2013 Stanley Cup Finals: What We Learned as Boston Bruins Take 2-1 Edge Over Chicago Blackhawks
Hang on a second, games can be won in regulation, too? At least, that’s the feeling you have to get after two straight overtime thrillers. The Boston Bruins decided to let everyone get a little extra rest tonight, defeating the Chicago Blackhawks 2-0 in regulation.
Game 3 of the NHL Stanley Cup Finals sure wasn’t as evenly paced as the last two bouts, and now all it’ll take is two more wins for another Cup to be heading to Boston. Let’s take a look at some of the biggest talking points from this game.
First of all, the Bruins seemingly owned this game from wire to wire. Yes, there were flurries brought on by the Blackhawks. However, as the night went on, Boston proceeded to take Chicago out of the game. Chances decreased, the ice tilted and before you knew it the Blackhawks had given up their edge in the series.
The most mind-blowing stat from all of this; with tonight’s win, the Bruins are now 11-0-2 in their last 13 playoff games. They haven’t lost in regulation since May 12.
Not helping matters for Chicago was the absolutely suffocating display put on by Boston’s penalty kill. No, the Blackhawks haven’t scored a power play goal in what seems like forever. But a roster this talented is not one to let your guard down against. And still, Boston gave them zero opportunities on the man advantage.
May 25, 2013. That’s the last time the Bruins penalty kill let up a goal. Even more shocking is that it came against the New York Rangers, a power play unit not nearly as daunting as the Blackhawks’ or the Pittsburgh Penguins. The talent gets better, the Bruins play tougher. Can’t knock that strategy.
Who knows if this streak will stay alive through the rest of this series. One thing’s for sure; the longer it lasts, the better the odds are for Boston.
Another thing worthy of note is the Bruins’ third line.
After an absolutely miserable first period in Game 2 last Saturday, coach Claude Julien switched up his lines, sending out Chris Kelly, Daniel Paille and Tyler Seguin as his third forward unit. He claimed he was playing a hunch that it would work out.

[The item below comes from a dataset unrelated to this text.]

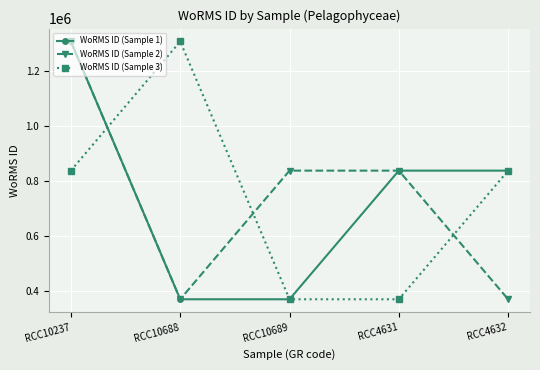

How many WoRMS ID (Sample 3) values are between 369378 and 836917?

4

It’s safe to say Boston’s “hunch line” is paying off in a big way. Not only did Paille notch his second goal in as many games, but Seguin and Kelly looked better than ever. Seguin was all over the ice, skating with a fury not seen from him in months. He still can’t seem to get the puck in the net, but if he plays like this night in and night out it’ll only be a matter of time.
Kelly, too, had one of his best outings of the postseason. Perhaps his goal in Game 2 finally shook him out of the doldrums. Tonight was the first time in a long time he didn’t just end up looking like a corpse on ice.

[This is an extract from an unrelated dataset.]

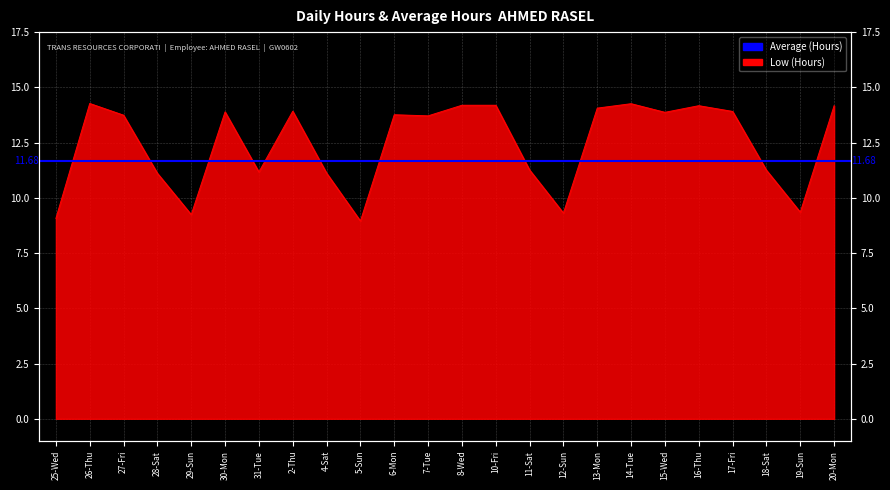

What is the label of the 16th point from the left?

12-Sun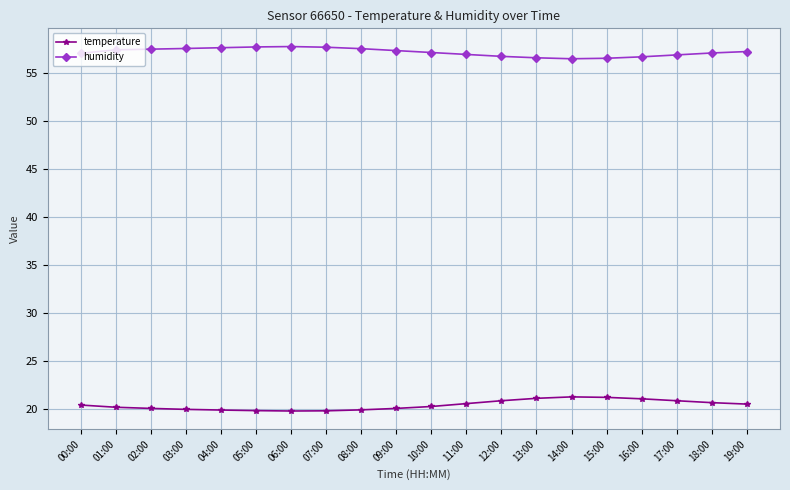

What is the average value of the humidity series?

57.1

The more lines that end up becoming scoring threats, the less likely Chicago is going to be able to counter. Boston made it this far with one line doing all the work more nights than not. The team couldn’t have picked a better time to start generating offense all around.
But we can’t talk about Game 3 without mentioning the man between the pipes for Boston. In fact, if the Bruins end up winning the Stanley Cup, the probability that there will be any drama in determining the Conn Smythe winner just went out the window.
Tuukka Rask was phenomenal, yet again. Its getting to the point where there’s no need to go into the details, I could just copy and paste from a previous recap. The man who came into this postseason with no career shutouts just posted his third in seven games.
Rask has been lights out ever since the series against the Toronto Maple Leafs came to an end, and he’s two wins away from adding a couple trophies to his resume. If there’s any phrase which will undoubtedly haunt the Blackhawks tonight, its “save by Rask.”
Most importantly for the young netminder; all of this is happening before a summer in which he becomes a free agent. Ironic really, if you think about it. With every zero Rask posts these playoffs, a couple more will likely get added to his next contract.